You gave up on libinput after an inability to configure scroll speed, but the rest of those are all configurable with libinput and libinput-gestures[1].

I don't use gestures yet and default scroll speed has always been fine, and the following tiny libinput configuration hits the rest of your points.

  $ cat /etc/X11/xorg.conf.d/30-touchpad.conf

  Section "InputClass"
      Identifier "touchpad"
      Driver "libinput"
      MatchIsTouchpad "on"
      Option "Tapping" "on"
      Option "TappingButtonMap" "lrm"
      Option "NaturalScrolling" "true"
  EndSection
Is there a reason you haven't asked the libinput maintainer about whether configurable scroll speed would be welcome upstream (in the prior post, it comes across like your question was far more open ended)? Forking it just to add scroll speed configuration and replicate work that's already been done elsewhere seems a little excessive.

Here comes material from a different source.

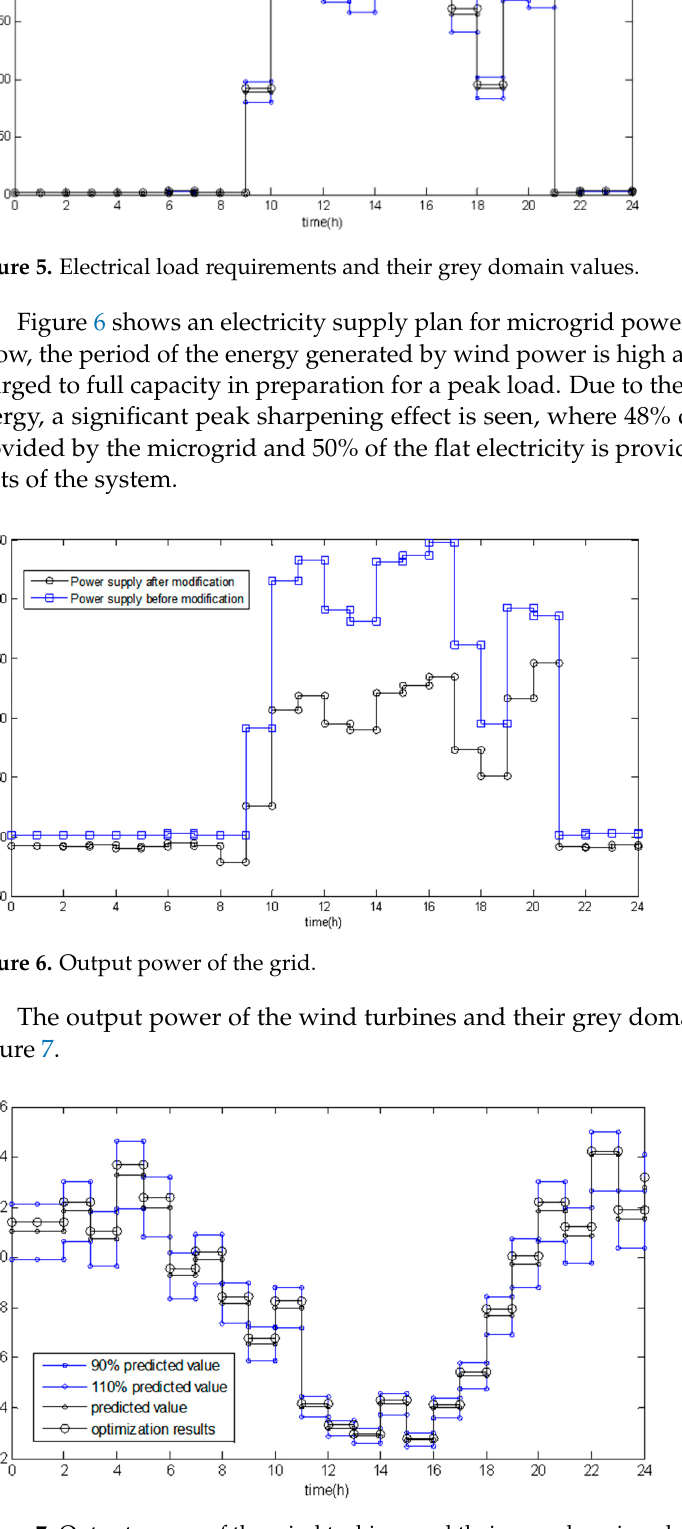
Figure 7. Output power of the wind turbines and their grey domain values. The output power of the photovoltaic cells and their grey domain values are shown in Figure 8. Figure 8. Output power of the photovoltaic cells and their grey domain values.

[1] https://github.com/bulletmark/libinput-gestures



Appreciate the actionable ideas re: config file.

As far as the broader configurability questions, it's not so much that I want options libinput doesn't have (though that's a little bit of it).

It's more that I want the default behavior to be good enough where accessing the options aren't necessary (e.g., Macbook). In the event that the default options aren't that good, I want visual settings to tune the experience. Gnome 3 with libinput currently provides two options. Neither is pointer acceleration.

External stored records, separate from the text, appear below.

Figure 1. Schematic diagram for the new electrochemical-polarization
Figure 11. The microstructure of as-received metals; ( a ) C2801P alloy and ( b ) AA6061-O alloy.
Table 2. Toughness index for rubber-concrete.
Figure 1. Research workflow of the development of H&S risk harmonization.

Since much of what I hope to improve the "feel" of default behavior, I don't think this could be as straightforward as "submit a PR to libinput." I think it could end up being a lot of work to get the default experience feeling great. The number of folks with interest in this esoteric subject seems to me like evidence of that.


Why not just create a gnome-widget that does libinput configuration under the hood?

The purpose of the fork cannot be just to provide sane defaults.


> It's more that I want the default behavior to be good enough where accessing the options aren't necessary

Pretty sure that's what the libinput developers want, too.


Is there a way to follow the project? I'd be interested to help out but didn't quickly find a github link or similar.